Glossary

This glossary is intended to be a comprehensive, standardized list of Honeycomb terminology. It includes Honeycomb-specific product terms, plus general terms that provide useful context.

A B C D E F G H I J K L M N O P Q R S T U V W X Y Z
B
Board

A Honeycomb feature that presents a collection of queries and their resulting data visualizations displayed together on a page. Query results on a board can be displayed as graphs/charts, tables, or lists.

BubbleUp

A Honeycomb feature that assists in debugging by automatically detecting commonalities that deviate from established baselines.

C
Child Span

A dependent span upon a parent span.

H
Horizontal Scaling

The process of scaling an application by increasing or decreasing the number of instances running that application.

L
Log

A collection of messages that records what has happened in a system. Most logs include contextual information, such as the time an event occurred. Structured log messages follow a rigid structure to enforce uniformity, while unstructured log messages do not follow a consistent pattern.

M
Metric

A quantifiable measure of system resources, health, or performance. Some examples of metrics include memory or CPU resource consumption, available disk space, and run duration.

O
Observability

The ability to ask arbitrary questions about your environment without having to know ahead of time what you wanted to ask. “Observability” is commonly shortened to “o11y” because there are 11 letters in between the ‘o’ and ‘y’ in ‘observability’. Learn more

P
Parent Span

A span with a parent.id field and dependent child events.

R
Root Span

The first span in a trace, and does not have a parent span or a parent.id value.

S
Sampling

The process of taking a subset of elements from a larger, complete set of elements. The purpose of sampling is to use a smaller, more manageable set of elements to summarize and better represent the complete population of elements.
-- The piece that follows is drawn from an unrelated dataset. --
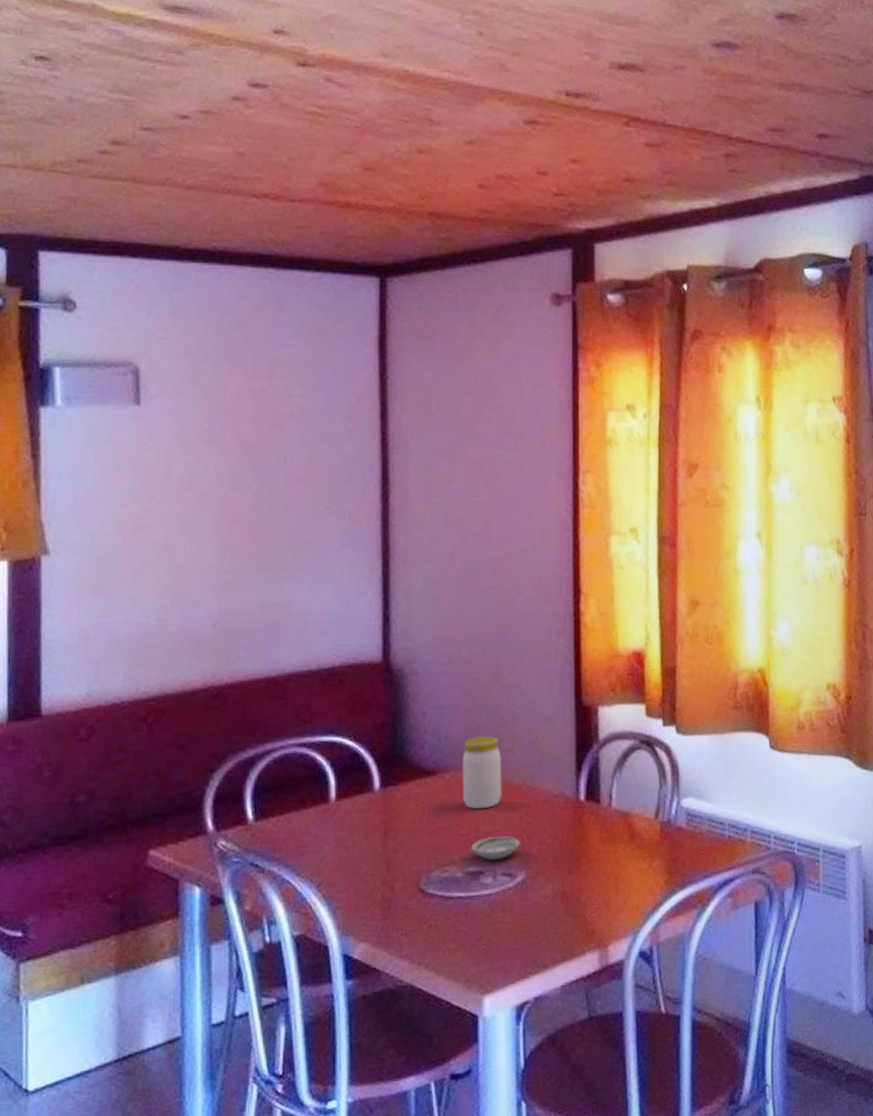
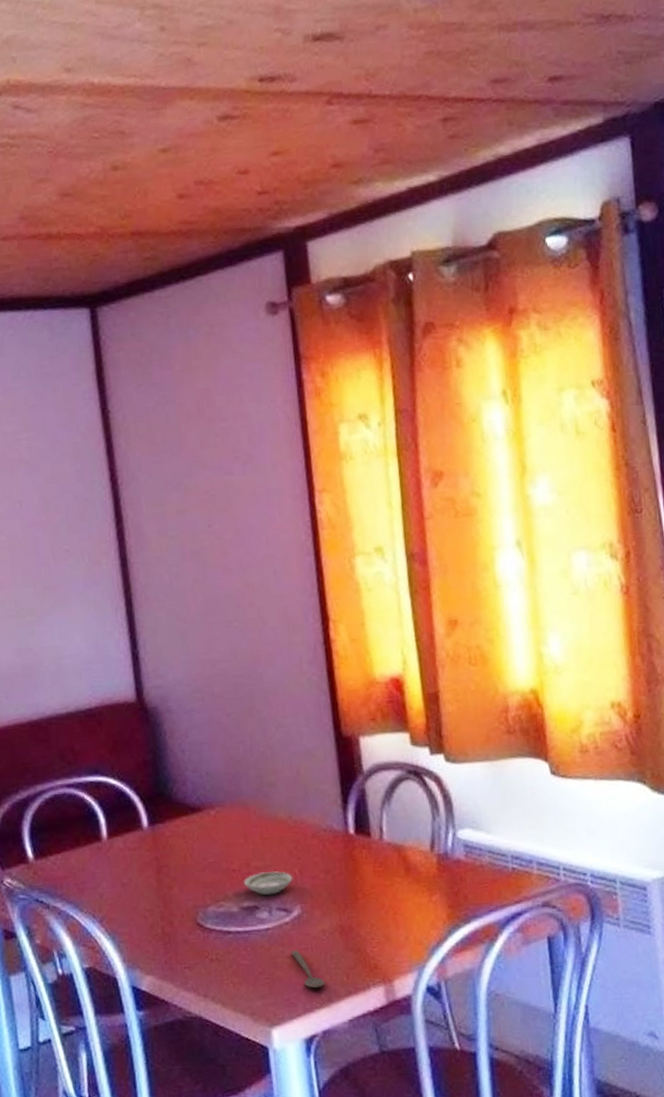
jar: present [462,736,502,810] -> none [225,771,269,845]
spoon: none [510,916,542,955] -> present [290,950,326,989]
In regards to observability and performance monitoring, logs, traces, and events can be sampled to summarize information about a service or activity. When sampling your information, there is a constant trade off between granularity, system-representative accuracy, performance, relevancy. It is important to properly configure and understand your systems’ sampling strategies so that you have an accurate view of your systems.

Service Level Objective (SLO)

A goal for how “available” a system, product, or service is to its users.

In Honeycomb, a Service Level Objective (SLO) is a way for engineering teams to track how well they are maintaining their system availability goals. Someone on your team will set the goal percentage and time period (for example, “we expect some aspect of our system to be available 99.5% of the time over a seven-day period”), and then Honeycomb’s SLO feature will track actual system availability to see whether or not you are meeting your goal. If it looks like you are on track to drop below your goal, we can alert you, so you can proactively fix any problems.

Span

A single piece of instrumentation from a single location in your code, and represents a single unit of work done by a service.

Span Event

A timestamped structured log, or event, without a duration. It occurs during the course of a Span and can be thought of as an annotation on the Span. Learn more

Span Link

A connection between a span to one or more spans or traces, which are causally related. It can point to another span within the same trace or within a different trace. Learn more

T
Trace

Data that tracks a user’s experience through the journey of an application request as it moves through a system. A trace that tracks that experience across multiple services is a “distributed” trace.

Traces record how long each application component takes to process a request and pass the result to the next component; they can also identify which parts of an application trigger an error. They allow you to profile and observe systems, especially containerized applications, serverless architectures, or microservices architecture. Learn more

V
Vertical Scaling

The process of scaling an application by increasing available resources (for example, installing more memory or disk drives) in a relatively static architecture.